SOURCE DOCUMENT:
Monday, 8 June 2026

Creating Music for Films: Why a Video Needs Its Own Sound

 


Creating Music for Films: Why a Video Needs Its Own Sound

Some videos begin with a camera. Others begin with a script, a storyboard, or a practical problem that needs explaining clearly.

But quite often, the moment a film really starts to feel like a film is when the music arrives.

At Philip M Russell Ltd, video is now part of almost everything we do. We create tuition videos, science explanations, sailing films, restoration updates, social media clips and behind-the-scenes company content. Some of these films are designed to teach. Some are designed to inform. Some are designed to make people smile. A few, usually involving boats, varnish, weather forecasts and mild panic, are designed to document a project before I have completely worked out what I have let myself in for.

The more video we make, the more obvious one thing becomes: music is not decoration. Music is structure, mood, pacing and identity.

PROBLEM TO SOLVE:
Answer from the piece on creating music for films:
(a) Which company does the piece say makes the videos?
(b) Other than a camera, what three starting points for a video does it name?
(c) Rather than decoration, what four things does it say music is?

RECORDS SHOWN:
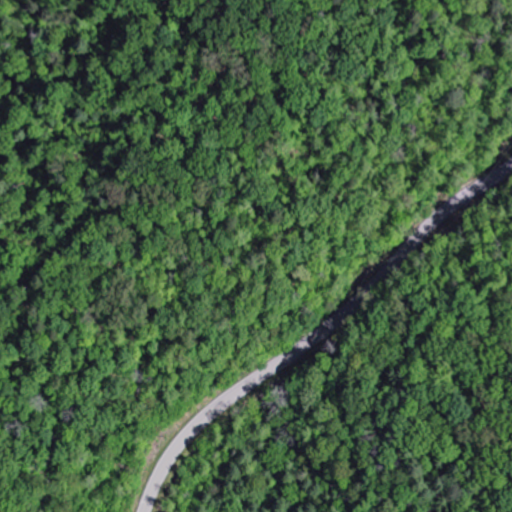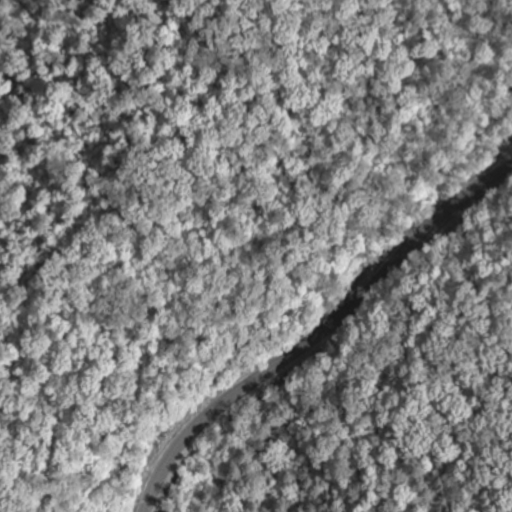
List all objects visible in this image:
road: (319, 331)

---

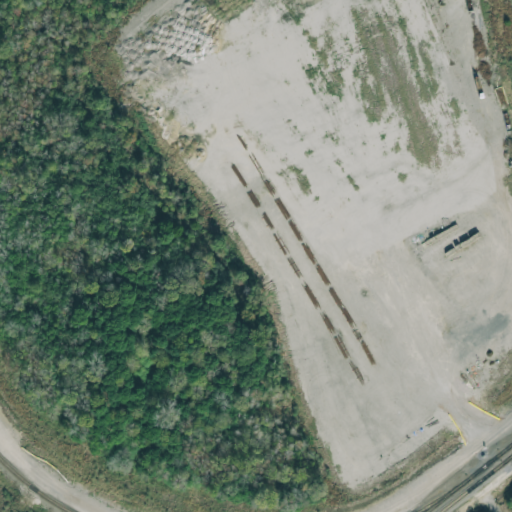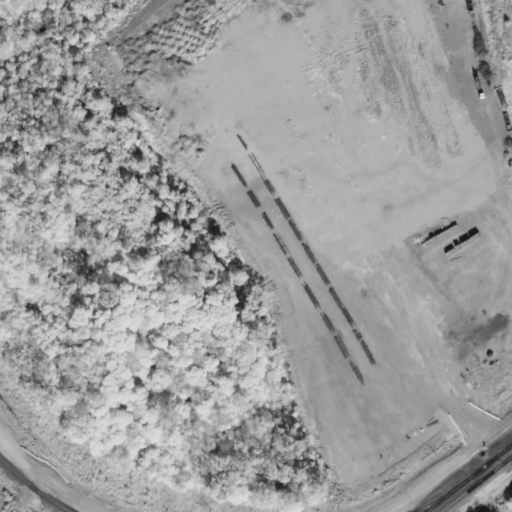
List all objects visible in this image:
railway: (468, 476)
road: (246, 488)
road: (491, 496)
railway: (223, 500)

EXERCISE SOLUTION:
(a) Philip M Russell Ltd
(b) A script, a storyboard, or a practical problem that needs explaining clearly
(c) Structure, mood, pacing and identity